According to the Q1 2019 GDP flash estimate, the Eurozone grew more than expected at +0.4% q/q, accelerating from Q4 2018 (+0.2%q/q). While we do not know the growth breakdown by component yet, this positive surprise could be attributable to higher than expected inventory building. Advanced indicators show that stocks of finished products in the manufacturing sector as assessed by companies continued to strengthen in April. Our assumptions for a rebound starting to materialize and accelerating in H2 still hold, yet such inventory building poses a risk of a negative adjustment in the quarters to come as demand might prove weaker than expected by companies. While external demand is expected to have remained weak in Q1, domestic demand, and in particular consumer spending, is expected to have accelerated as illustrated by the retail sales data in January and February.
The Eurozone has been experiencing a longer than expected soft patch in activity as it was faced with an industrial recession in Germany, a mini-shock in consumer confidence in France and a mild recession in Italy with elevated fiscal policy uncertainty weighing on internal demand (the French and Italian uncertainty shaving -0.2pp from the region's growth). On top of that, the trade dispute between the US and China is estimated to have subtracted close to -0.2pp from Eurozone growth in 2018 - as much as the Brexit-related uncertainty.
However, first quarter figures in both France (+0.3% q/q) and Spain (+0.7%) surprised on the upside. In France, this is attributable to inventory building that was a bit stronger than expected, contributing by +0.3pp to Q1 growth. It mirrors the main upside surprise on the supply side in manufacturing production. In Spain, while private consumption continued to slow in line with our expectations, investment rebounded more strongly than expected, driven by machinery and equipment, and imports contracted more than exports.

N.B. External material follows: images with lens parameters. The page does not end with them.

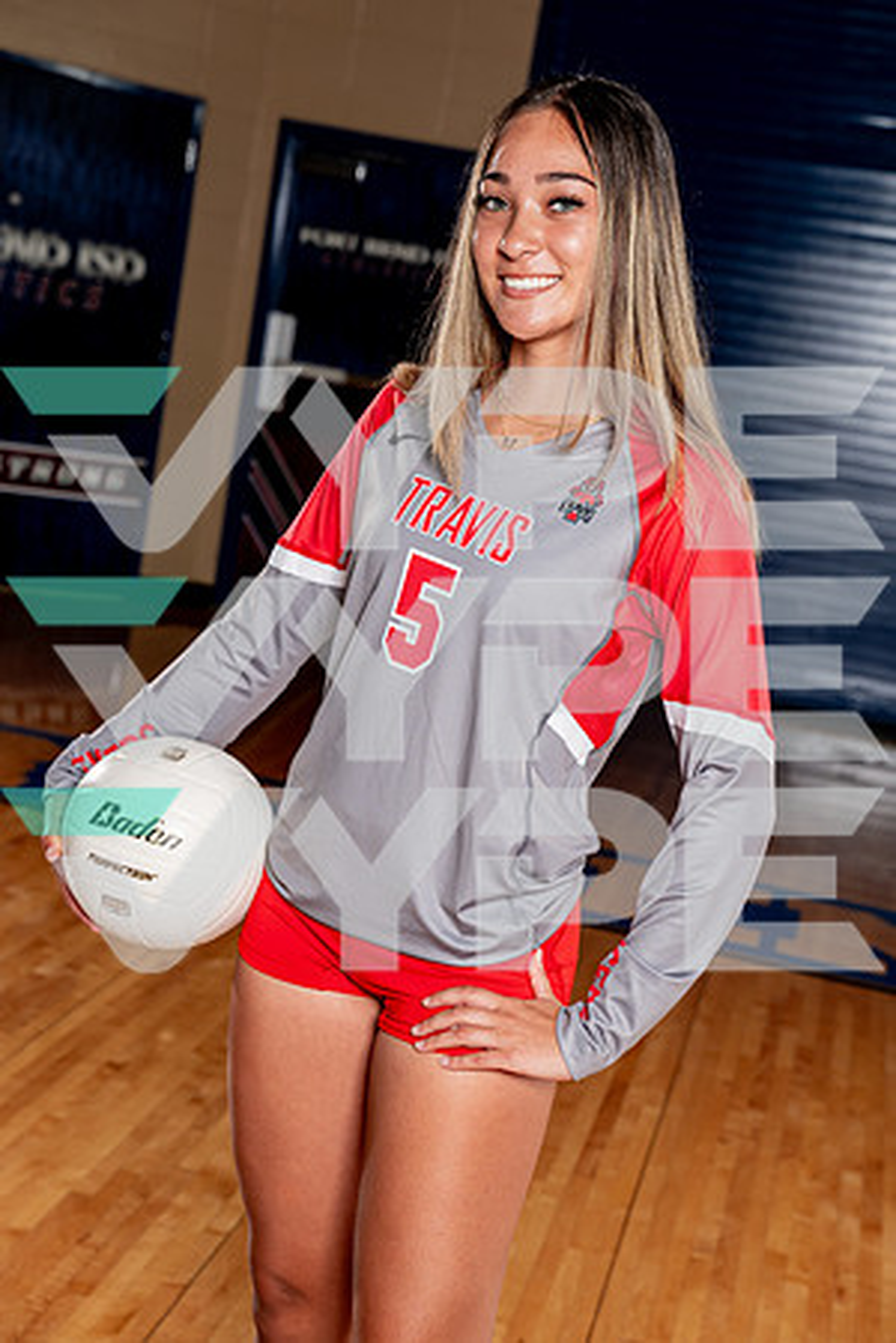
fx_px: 2538
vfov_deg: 29.7
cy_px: 672
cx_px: 448
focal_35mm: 68
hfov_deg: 20.0
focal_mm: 68
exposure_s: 1/250
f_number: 5.6
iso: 200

Going forward, we expect the Eurozone to fare better overall thanks to (i) a resilient real wage growth, as inflation remains muted; (ii) a positive fiscal impulse (+0.2pp on real GDP growth) for the first time since 2009; (iii) a still very accommodative monetary policy stance which should allow refinancing rates to remain very low until late 2020; (iv) higher demand from China in the second half of the year as the stimulus bears fruit and (v) rising economic confidence as key risks fail to materialize (escalation of the US-China trade dispute, tariffs on US car imports and a no-deal Brexit).